Our televisions went from huge hunks of furniture to little tiny ones that I could bring to college and get one station in black and white, and now they’ve returned to huge wall hangings, mounted like a movie theatre.
One of the things that never left me from my childhood was noticing and watching all of the writers that appeared on television. I don’t mean the people who wrote the shows or the books that the shows were based on, but the characters who were writers.
I grew up wanting to be a lawyer – slash – private investigator – slash – reporter. I always had a notebook with me, jotting down things I’d see on the street, the way the colors hit the water or the street sign or the sound made when a car drives through a puddle. I don’t know why I needed this information, but I did and I would have it when I did need it.
When I went to my first therapy appointment, I noticed that the therapist had a print of a Renoir hanging on the waiting room wall. In my head, in my best Remington Steele accent, I said, “The wall safe is always behind the Renoir. Where’s the Renoir?”
In the writing in my head, I would insert myself into whatever the storyline was, sometimes more than one, and I would be the journalist or writer, much like Richard Castle who the police or PI couldn’t solve the case without. It gave me the chance to be a recurring, supporting character which is something I probably am in my own real life story, never the main character.

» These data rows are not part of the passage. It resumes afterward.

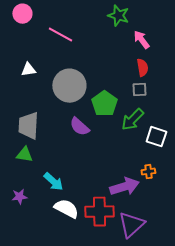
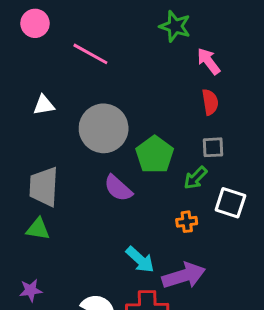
gray square: (139, 90) -> (213, 147), moved
green arrow: (132, 120) -> (195, 178), size x0.7
orange cross: (148, 172) -> (187, 222), moved
cyan arrow: (53, 182) -> (140, 260), moved

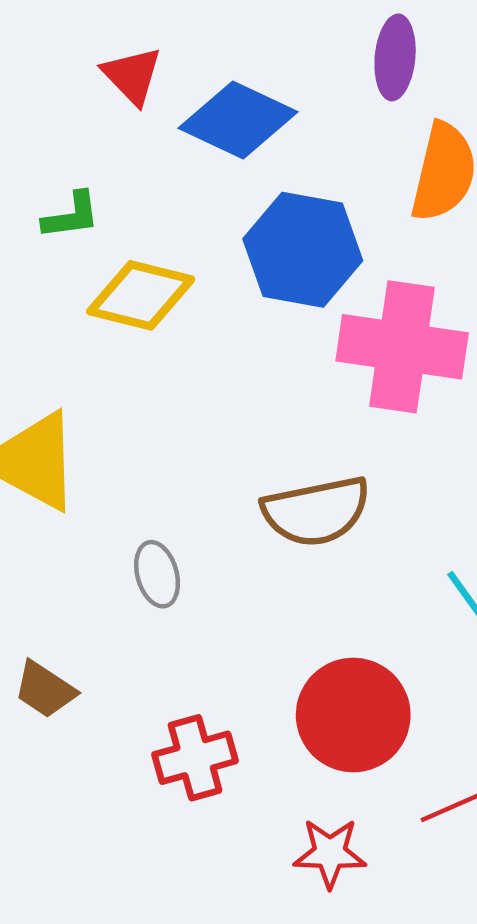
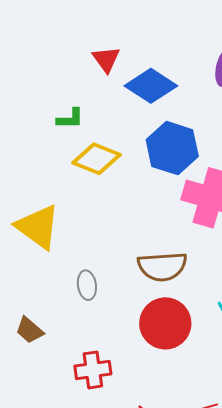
red circle: (353, 715) -> (165, 323), moved

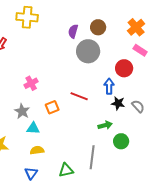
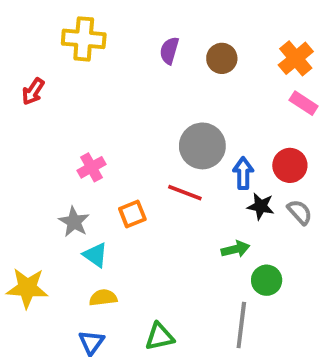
purple semicircle: (73, 31) -> (169, 51), moved
gray circle: (88, 51) -> (202, 146), moved
red circle: (124, 68) -> (290, 165), moved
cyan triangle: (33, 128) -> (95, 255), turned 32
gray line: (92, 157) -> (241, 325), moved

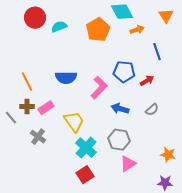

I know a lot of my love for journalism came from the movie, All the President’s Men. I was young and impressionable at a time that journalists were revered, both in real life: Woodward & Bernstein, Walter Cronkite, Tom Brokaw, Peter Jennings, and in fiction as well:
Jessica Fletcher of Murder, She Wrote
Ian Stark from Stark Raving Mad
Billie Newman from Lou Grant – my favorite of favorites
Jimmy Olsen and Lois Lane of the Superman Adventures
Jake Sisko of Deep Space Nine
Ray Romano of Everybody Loves Raymond
Oscar Madison, another sportswriter from The Odd Couple
Murphy Brown – news writer and reporter
Chuck Shurley, aka Carver Edlund of Supernatural
Iris West of The Flash
Todd Manning of One Life to Live
John-Boy Walton of The Waltons
Richard Castle of Castle
Jerry Seinfeld and George Costanza of Seinfeld
Carrie Bradshaw of Sex in the City
Maya of Just Shoot Me
Rob Petrie of The Dick Van Dyke Show
Phoebe Halliwell of Charmed
And those are just off the top of my head.
Today, I have more respect for the real writers and the current ones who inspire me include Lin-Manuel Miranda, Adam Glass, Robbie Thompson, Bernard Cornwell, and Sharon Kay Penman. They are who I go back to time and again because they are just that good. Not to leave out Wil Wheaton who is truly an inspiration and one of the main catalysts to my beginning this blog. Watching him navigate through his own freelance career, adjusting to the markets and changing, rebooting his life, but always writing and contributing; being his own boss, but also his own motivation. Writer and artist, Norman Reedus who inspires me to break out of my comfort zone and experiment with my art.
To call myself a writer, I belong to a family of writers, both fictional and real, and each one gives me something, and that makes me better.